A tribute to Doreen Massey
As the current issue of Soundings was going to press, we received the terrible news that Doreen Massey, our great friend and fellow editor had died, on 11 March. It was a devastating shock to us all. We could not have imagined, even for a moment, that Doreen might be leaving us so soon. So much is unfinished - the projects in mid-collaboration, the conversations and advice that will never happen. We were not prepared for this and it will be difficult to let her go.
To meet Doreen was to know, instantly, you were in the company of brilliance. She was special. She had presence. You remember your first encounter with Doreen and, chances are, how it changed what you thought about something important. Doreen didn’t hold back and didn’t waste words. She held opinions on everything: they were intricately thought through and often went against the grain. She was rigorous in her everyday conversations and she wouldn’t permit lazy thinking or easy answers. She would never shy away from a challenge - politically, intellectually, personally. But this critical independence of thought was matched only by her loyalty to her friends and collaborators, and to socialism and the radical left.
And this commitment, and her generosity of spirit, meant that Doreen was always responding to invitations from across the radical left. When Occupy LSX was in full swing, Doreen would be down at St Paul’s far more often than younger members of our board. More recently she would be found working with young working-class Londoners on Take Back the City. She had a commitment to an intellectual politics in the real world, not just theory in universities. In retirement she gave at least one talk a week it seemed, travelling far and wide to teach, motivate and debate with fellow radicals across the UK and indeed the world. She was inspirational. When you heard Doreen speak, it was like looking at cut crystal: precise, clear and often dazzling. She made complex ideas accessible and unknotted the complexities of the age. She made transparent the murk of ideology in our culture and offered us all optimism that things could be different.

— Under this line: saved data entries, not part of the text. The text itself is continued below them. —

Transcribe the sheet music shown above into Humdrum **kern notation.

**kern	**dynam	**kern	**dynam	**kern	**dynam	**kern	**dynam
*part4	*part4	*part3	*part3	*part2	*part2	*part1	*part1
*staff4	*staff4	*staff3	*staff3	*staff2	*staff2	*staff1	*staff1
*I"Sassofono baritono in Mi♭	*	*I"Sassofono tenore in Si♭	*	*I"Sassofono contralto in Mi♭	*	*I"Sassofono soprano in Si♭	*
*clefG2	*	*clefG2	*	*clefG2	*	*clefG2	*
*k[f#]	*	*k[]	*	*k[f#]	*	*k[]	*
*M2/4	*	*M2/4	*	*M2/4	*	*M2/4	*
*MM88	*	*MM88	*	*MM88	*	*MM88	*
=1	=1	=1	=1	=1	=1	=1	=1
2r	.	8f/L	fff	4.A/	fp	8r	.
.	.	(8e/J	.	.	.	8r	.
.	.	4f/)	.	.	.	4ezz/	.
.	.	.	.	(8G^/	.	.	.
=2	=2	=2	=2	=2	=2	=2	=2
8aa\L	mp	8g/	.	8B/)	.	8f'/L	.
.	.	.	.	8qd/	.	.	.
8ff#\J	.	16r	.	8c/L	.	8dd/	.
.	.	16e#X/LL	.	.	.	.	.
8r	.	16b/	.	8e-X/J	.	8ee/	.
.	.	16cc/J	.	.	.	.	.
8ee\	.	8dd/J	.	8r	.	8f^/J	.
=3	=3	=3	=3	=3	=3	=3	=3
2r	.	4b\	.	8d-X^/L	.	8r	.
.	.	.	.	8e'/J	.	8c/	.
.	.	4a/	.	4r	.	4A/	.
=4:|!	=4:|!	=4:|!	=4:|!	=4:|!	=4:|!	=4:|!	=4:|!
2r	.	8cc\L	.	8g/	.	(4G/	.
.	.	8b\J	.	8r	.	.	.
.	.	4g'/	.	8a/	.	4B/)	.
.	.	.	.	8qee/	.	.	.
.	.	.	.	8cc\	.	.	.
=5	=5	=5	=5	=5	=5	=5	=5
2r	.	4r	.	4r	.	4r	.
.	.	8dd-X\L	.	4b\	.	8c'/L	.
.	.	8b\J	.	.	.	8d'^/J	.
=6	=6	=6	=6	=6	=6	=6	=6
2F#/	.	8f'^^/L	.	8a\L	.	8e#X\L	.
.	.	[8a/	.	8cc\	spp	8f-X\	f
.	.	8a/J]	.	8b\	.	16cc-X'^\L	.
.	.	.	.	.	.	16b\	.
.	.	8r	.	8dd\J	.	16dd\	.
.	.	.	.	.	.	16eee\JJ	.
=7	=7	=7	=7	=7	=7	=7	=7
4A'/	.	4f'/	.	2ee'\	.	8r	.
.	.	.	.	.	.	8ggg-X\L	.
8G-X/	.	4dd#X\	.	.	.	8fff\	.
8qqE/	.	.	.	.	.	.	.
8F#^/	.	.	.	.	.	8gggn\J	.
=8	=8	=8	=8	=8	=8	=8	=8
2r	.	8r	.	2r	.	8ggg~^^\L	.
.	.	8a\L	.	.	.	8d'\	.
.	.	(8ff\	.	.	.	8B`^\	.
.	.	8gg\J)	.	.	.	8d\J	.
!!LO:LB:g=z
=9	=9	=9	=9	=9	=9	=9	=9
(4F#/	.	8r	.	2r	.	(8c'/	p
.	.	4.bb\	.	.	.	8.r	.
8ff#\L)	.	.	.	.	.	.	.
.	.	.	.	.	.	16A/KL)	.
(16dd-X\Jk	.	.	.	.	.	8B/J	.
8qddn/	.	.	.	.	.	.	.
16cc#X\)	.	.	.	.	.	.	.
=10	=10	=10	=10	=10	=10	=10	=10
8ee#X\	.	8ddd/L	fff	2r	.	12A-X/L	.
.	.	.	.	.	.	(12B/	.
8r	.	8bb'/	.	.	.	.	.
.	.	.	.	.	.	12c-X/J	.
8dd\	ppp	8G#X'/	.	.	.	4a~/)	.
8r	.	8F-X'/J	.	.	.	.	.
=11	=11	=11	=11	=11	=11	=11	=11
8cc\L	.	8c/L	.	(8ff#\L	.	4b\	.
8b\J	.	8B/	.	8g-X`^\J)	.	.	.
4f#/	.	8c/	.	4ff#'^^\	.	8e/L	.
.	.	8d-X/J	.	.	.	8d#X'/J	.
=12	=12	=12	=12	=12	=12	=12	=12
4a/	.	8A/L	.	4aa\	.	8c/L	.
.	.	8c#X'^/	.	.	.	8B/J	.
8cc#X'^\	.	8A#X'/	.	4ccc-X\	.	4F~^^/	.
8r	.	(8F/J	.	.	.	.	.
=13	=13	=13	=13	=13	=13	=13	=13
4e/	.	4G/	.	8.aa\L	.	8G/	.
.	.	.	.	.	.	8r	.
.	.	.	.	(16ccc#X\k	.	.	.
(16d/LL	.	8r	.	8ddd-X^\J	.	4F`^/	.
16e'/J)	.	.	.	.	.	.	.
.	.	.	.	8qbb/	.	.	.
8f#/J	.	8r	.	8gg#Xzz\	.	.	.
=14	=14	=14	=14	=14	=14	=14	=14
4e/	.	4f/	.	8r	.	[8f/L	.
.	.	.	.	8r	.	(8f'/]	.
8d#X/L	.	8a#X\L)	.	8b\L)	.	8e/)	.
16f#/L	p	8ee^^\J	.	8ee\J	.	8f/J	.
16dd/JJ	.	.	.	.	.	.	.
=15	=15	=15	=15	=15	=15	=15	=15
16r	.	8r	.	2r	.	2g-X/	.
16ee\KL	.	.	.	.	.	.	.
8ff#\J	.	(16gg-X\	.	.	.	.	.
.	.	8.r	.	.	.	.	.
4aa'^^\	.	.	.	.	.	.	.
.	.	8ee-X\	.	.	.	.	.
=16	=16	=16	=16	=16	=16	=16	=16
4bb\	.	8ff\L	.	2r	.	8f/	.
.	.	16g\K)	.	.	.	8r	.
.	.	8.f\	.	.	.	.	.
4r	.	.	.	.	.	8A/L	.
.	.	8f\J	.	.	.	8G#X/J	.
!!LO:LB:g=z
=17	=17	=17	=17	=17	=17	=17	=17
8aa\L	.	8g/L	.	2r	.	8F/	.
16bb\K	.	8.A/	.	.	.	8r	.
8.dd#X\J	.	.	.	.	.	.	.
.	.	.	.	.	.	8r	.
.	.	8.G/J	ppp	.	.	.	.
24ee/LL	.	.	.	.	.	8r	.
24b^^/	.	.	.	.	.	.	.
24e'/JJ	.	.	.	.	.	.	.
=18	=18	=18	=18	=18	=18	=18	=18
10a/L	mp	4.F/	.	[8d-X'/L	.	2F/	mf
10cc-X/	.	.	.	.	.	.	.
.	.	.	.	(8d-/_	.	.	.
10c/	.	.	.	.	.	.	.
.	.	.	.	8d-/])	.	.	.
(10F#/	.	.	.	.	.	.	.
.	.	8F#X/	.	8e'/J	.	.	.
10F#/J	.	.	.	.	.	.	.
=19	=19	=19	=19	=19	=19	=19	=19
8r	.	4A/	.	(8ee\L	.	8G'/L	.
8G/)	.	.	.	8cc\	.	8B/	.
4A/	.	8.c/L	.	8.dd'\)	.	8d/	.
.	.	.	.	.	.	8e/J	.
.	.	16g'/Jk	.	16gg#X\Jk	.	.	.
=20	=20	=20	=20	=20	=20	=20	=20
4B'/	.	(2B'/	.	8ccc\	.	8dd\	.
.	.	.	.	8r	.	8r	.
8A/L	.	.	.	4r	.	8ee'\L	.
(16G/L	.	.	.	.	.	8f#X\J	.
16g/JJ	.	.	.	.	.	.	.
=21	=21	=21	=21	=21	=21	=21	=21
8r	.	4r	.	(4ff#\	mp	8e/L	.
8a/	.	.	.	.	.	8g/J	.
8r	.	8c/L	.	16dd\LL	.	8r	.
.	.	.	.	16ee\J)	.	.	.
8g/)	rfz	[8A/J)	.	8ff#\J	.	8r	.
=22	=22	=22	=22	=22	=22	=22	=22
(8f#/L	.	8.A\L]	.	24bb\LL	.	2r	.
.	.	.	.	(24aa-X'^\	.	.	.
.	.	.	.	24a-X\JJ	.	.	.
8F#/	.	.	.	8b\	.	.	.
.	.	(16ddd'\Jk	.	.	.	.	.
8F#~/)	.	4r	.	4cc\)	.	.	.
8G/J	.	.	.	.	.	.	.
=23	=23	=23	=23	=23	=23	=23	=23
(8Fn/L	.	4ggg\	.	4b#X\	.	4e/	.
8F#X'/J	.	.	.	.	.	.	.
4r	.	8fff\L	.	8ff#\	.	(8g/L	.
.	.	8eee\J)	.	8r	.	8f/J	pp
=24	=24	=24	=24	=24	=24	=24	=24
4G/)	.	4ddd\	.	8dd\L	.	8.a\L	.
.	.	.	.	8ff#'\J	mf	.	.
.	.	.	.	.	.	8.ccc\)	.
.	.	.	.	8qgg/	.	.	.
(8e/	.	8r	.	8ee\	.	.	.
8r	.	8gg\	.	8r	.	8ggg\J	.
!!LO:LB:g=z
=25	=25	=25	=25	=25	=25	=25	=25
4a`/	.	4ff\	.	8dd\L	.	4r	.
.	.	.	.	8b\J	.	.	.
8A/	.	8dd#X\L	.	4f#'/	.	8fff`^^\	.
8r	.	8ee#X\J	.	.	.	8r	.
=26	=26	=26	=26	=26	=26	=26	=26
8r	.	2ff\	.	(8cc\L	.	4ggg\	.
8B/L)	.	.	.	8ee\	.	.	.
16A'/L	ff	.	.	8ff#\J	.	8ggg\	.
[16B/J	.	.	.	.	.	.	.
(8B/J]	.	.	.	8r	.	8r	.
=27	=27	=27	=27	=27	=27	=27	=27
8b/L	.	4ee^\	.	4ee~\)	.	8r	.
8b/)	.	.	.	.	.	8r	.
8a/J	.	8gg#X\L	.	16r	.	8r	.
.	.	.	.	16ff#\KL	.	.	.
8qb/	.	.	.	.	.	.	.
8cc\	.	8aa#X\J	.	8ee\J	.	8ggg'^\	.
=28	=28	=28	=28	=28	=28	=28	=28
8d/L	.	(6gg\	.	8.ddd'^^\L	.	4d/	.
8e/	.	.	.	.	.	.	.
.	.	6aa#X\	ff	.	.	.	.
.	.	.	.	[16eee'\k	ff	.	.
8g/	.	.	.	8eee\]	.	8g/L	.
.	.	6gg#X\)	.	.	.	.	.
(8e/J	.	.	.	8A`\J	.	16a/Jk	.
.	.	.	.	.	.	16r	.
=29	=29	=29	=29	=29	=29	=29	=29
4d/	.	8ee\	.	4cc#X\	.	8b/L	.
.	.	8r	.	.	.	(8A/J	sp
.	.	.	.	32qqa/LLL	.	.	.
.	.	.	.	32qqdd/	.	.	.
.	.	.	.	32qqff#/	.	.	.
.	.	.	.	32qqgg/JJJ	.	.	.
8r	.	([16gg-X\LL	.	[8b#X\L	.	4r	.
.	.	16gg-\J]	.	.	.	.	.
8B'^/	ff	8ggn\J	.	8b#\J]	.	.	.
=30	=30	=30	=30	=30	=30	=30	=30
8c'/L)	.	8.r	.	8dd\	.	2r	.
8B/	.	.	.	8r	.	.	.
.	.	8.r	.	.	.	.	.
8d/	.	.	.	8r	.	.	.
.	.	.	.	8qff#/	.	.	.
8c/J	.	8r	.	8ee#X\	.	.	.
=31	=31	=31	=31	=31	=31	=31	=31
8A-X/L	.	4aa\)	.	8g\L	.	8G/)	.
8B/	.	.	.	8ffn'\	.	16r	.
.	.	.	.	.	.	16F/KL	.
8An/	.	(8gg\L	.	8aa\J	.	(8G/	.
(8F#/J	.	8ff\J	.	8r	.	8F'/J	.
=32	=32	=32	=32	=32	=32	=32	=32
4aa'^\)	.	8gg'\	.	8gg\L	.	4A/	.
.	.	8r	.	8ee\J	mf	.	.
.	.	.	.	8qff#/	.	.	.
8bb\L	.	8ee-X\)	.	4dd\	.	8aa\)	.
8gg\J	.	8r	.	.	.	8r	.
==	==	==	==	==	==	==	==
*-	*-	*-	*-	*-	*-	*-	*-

And she knew that things could change. She’d been an instrumental part of successful left movements the world over: from Nicaragua to the Greater London Council, from Chavez’s Venezuela to Syriza in Greece; Doreen’s views and advice were sought by people who would use it to transform the real world. Theory was never abstract for Doreen Massey.
Doreen was central to Soundings. She founded it, with Michael Rustin and Stuart Hall, and was an active member of the board for twenty years. Her energy and enthusiasm for the journal’s project has motivated all of us for as long as we have been involved. More than that, though, Doreen was our friend. Not just a brilliant thinker, she was a kind and compassionate person, who would always come out for a drink after board meetings, and give time, thought and energy to her friends as well as her politics. She will be sorely missed.